Owners Robert and Kelly Ziegler are dedicated to producing their baked goods without artificial ingredients, using locally grown whole wheat flour and eggs and organic, unrefined cane sugar. They also cater to those of us with dietary issues by offering the vegan muffin and several gluten-free muffins and cookies. (The filled ginger cookie Turley slipped me is three-bite heaven.)

Serious Delights has made a name for itself at the Durango Farmers Market, providing early-morning shoppers with golden brown croissants, savory jalapeño-cheddar bread and baby fruit pies. It’s all part of the Zieglers’ goal to contribute to the community, their customers and their employees.

“I want to change the quality of the food we put into our mouths,” Robert Ziegler said. “It’s the structure of our whole lives, and I want to recognize that.”

Back in the kitchen, Donharl concentrates on the difficult basket-weave design for the carrot cake, created by alternating flat, vertical lines with short, wavy ones. She finishes the top with bright orange carrots made from colored buttercream. Her hand shakes. She stops, takes one deep breath and returns to the task.

Donharl has worked at Serious Delights just six months, but the experience is shaping her future. The training in San Francisco sealed it.

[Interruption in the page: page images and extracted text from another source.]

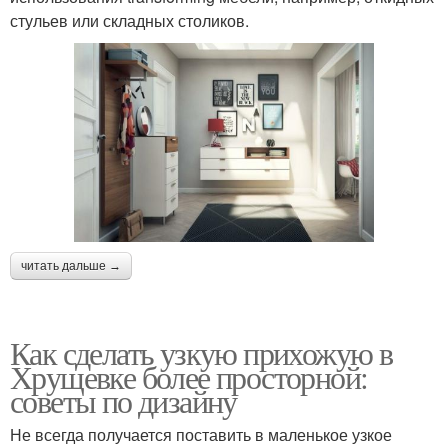
стульев или складных столиков.
читать дальше →
Как сделать узкую прихожую в
Хрущевке более просторной:
советы по дизайну
Не всегда получается поставить в маленькое узкое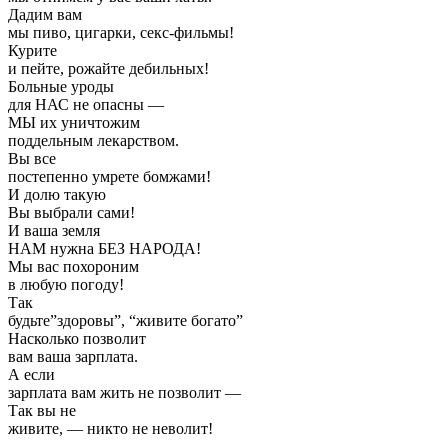
Дадим вам
мы пиво, цигарки, секс-фильмы!
Курите
и пейте, рожайте дебильных!
Больные уроды
для НАС не опасны —
МЫ их уничтожим
поддельным лекарством.
Вы все
постепенно умрете бомжами!
И долю такую
Вы выбрали сами!
И ваша земля
НАМ нужна БЕЗ НАРОДА!
Мы вас похороним
в любую погоду!
Так
будьте”здоровы”, “живите богато”
Насколько позволит
вам ваша зарплата.
А если
зарплата вам жить не позволит —
Так вы не
живите, — никто не неволит!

“It helped me decide where I want to go in life,” the slight teenager said. “I want to do this.”

One might wonder why. The sheer physical toll of baking cannot be understated, a fast-paced yet unending labor of lifting, measuring, rolling, baking and cleaning 10 hours a day. The five women were occupied every minute of the almost seven hours I was there, never once sitting down.

Evans, blonde, blue-eyed and with biceps a Hollywood star would envy, moved seamlessly all morning shaping loaves of sourdough, rolling perfectly round ciabatta buns and crafting seeded bagels. She placed them gingerly on a baking peel as big as a shower stall, yanked them into the hot oven in one swift motion and removed them the same way.

“I like shaping in the morning,” she said. “You control it to make really pretty bread.”

And indeed it was, her loaves of braided golden challah bread a wonder to behold. By noon, Evans’ baking was done, yielding 13 loaves of Irish soda bread, 14 demi baguettes, 16 Pugliese, 21 whole wheat, 21 Four Corners seed bread, 24 ciabatta buns for Ska Brewery and 108 smaller ciabatta rolls for the store case.

For me, a lifelong baker and lover of sweets, I discarded any notion of becoming Durango’s next gluten-free baker. I realize now that a writer’s sedentary life suits me just fine. But I did pick up a few tips: Under-bake cookies to make them chewy, add salt to make muffins brown, and frost a cake with a crumb coat before adding the finishing layer.

Meanwhile, I’m glad and grateful to have such talented professional bakers do it for me. Lemon danish, anyone?